It’s a little after 9.30 on the morning after the 2011 general elections that never pretended to be anything more than a bridge to nowhere. As I write things are . . . shall we say, fluid? Never mind the usual election-night street celebrations and the drunken declarations, the popular word is that the overnight score of 10-7 in favor of Kenny Anthony and his St Lucia Labour Party could change—for better or worse—by the time I’ve completed this piece.
It all depends on whether the Choiseul MP Rufus Bousquet really lost by fifty-something votes to newcomer Lorne Theophilus, or whether Allen Chastanet can turn a loss by 59 points to the Soufriere incumbent Harold Dalson into the greatest political upset since 1997. And, of course, there’s the real cliffhanger in Gros Islet, where Emma Hippolyte somehow managed to turn a mission impossible into a personal victory by 15 votes over hot favorite Lenard Montoute.
Will the 10-7 result stand? Or will it be 11-6 in favor of Kenny & Company? That is the live or die question. Could the several spoiled votes prove not so spoiled after all and in the process return Stephenson King to office? Stranger things have happened. Remember Henry Giraudy back in the day, when he lost to Bruce Williams then won by thirty-something votes following a recount? Yes, sometimes a bad night can prove “all right in the morning!”
But more on that in due course. Let us for now congratulate the winners, whether or not winners only for the moment. The losers might say the Labour Party ran a dirty campaign. But then that’s like complaining about the mud in mud wrestling. Especially in environments such as ours, where politicians depend for their livelihood on the strange fruits of the game, politics and dirt are synonymous. From my own vantage, the party did what it needed to do to win. And they did it well— especially in the last few days before Saint Lucians went to the polls. The UWP chose to curl up and go to sleep just when the SLP had revved up for the last “En Rouge” lap.
Talk about the hare and the tortoise!
As if the UWP did not already have its numerous problems bequeathed them by their departed leader Sir John Compton, they carried on as if determined to follow every rule in their “How to Lose an Election in Three Days” book. Regardless of how the election might have gone, it is obvious the party’s structure is in dire need of overhaul. It is high time its advisors and front-line strategists were put out to pasture. They are no match for such as Leo Clarke and his team, for whom winning was everything in 1996 and has never meant anything else since that time.
The UWP has no clue about public relations. The party’s election strategy centers on “working the constituency” or fixing roads on the eve of Polling Day—learned from the earliest days of John Compton, before the present electorate was born. Much more on that in due course.
Even though Labour’s PR people screwed up royally on several occasions, the UWP was never in a position to score off the foul-ups. Sure, this time around the last mentioned spent a lot of money in pursuit of victory, as had the SLP in 2006. Well, both parties now know from hard experience that throwing money around does not in itself guarantee election victories. Serious attention must also be paid to other important areas. It is also obvious, yet again, that the size of their respective street parties and pre-election jump-ups is no indicator of how the election wind blows.

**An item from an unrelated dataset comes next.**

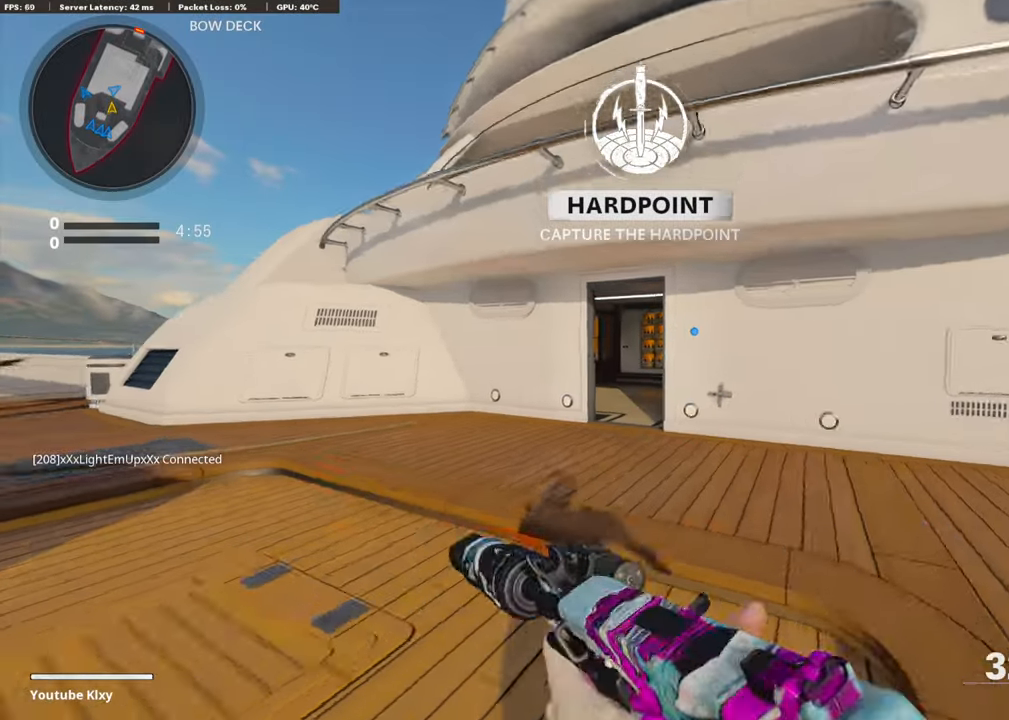
{"buttons": [], "left_stick": "up", "right_stick": "center", "events": [[134, "L3", "up"], [335, "R3", "down"], [452, "R3", "up"]]}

Finally, a personal word to the newly returned prime minister: I remain convinced you are too much a polarizing figure to successfully undertake the necessary job of unifying our horribly divided people. There is much to be accounted for since your last spell in office. Those of us with eyes and ears that actually see and hear need answers that you alone can supply. Grynberg, for one, must be properly settled, not conveniently further postponed. You could begin your new life as resurrected prime minister by demonstrating a new attitude. Prove me wrong, Kenny Anthony. Prove wrong, too, those who think as I do. Prove to the nation that you learned from your infamous treatment of Sir George Mallet. Be generous to the current governor general. The country loves Dame Pearlette. She has conducted herself with dignity and class. She deserves to stay on at Government House, if she so desires.
In the best interests of our country, iron out your politics with Tom Chou. He is as much the politician as you are—and well you know it. He is also the bird in hand as opposed to others who are unpredictable birds in the bush. We need Tom Chou’s assistance, regardless of how his and your government decide to overcome the past. I doubt China wants to know, anyway.
Prove me wrong, Kenny. I would like nothing better, for all our sake. And yes, I have a vested interest in your government’s success—in much the same way I had a vested interest in the success of Stephenson King’s. Those who don’t have a vested interest in the success of their government are really undeclared suicidal maniacs—if not outright traitors to the land that gave us birth!